• PROBLEM
Take the listing below and write it out again exactly, skipping any picture that it holds.
======== INFORMATION PROVIDED ========
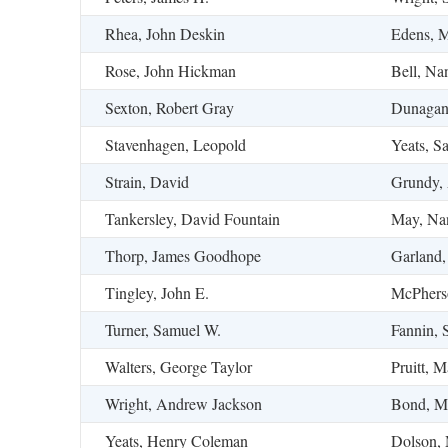
Rhea, John Deskin
Edens, M
Rose, John Hickman
Bell, Na
Sexton, Robert Gray
Dunagan,
Stavenhagen, Leopold
Yeats, S
Strain, David
Grundy, 
Tankersley, David Fountain
May, Na
Thorp, James Goodhope
Garland,
Tingley, John E.
McPhers
Turner, Samuel W.
Fannin, 
Walters, George Taylor
Pruitt, M
Wright, Andrew Jackson
Bond, M
Yeats, Henry Coleman
Dolson,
========
• RESULT BELOW
Rhea, John Deskin
Edens, M
Rose, John Hickman
Bell, Na
Sexton, Robert Gray
Dunagan,
Stavenhagen, Leopold
Yeats, S
Strain, David
Grundy, 
Tankersley, David Fountain
May, Na
Thorp, James Goodhope
Garland,
Tingley, John E.
McPhers
Turner, Samuel W.
Fannin, 
Walters, George Taylor
Pruitt, M
Wright, Andrew Jackson
Bond, M
Yeats, Henry Coleman
Dolson,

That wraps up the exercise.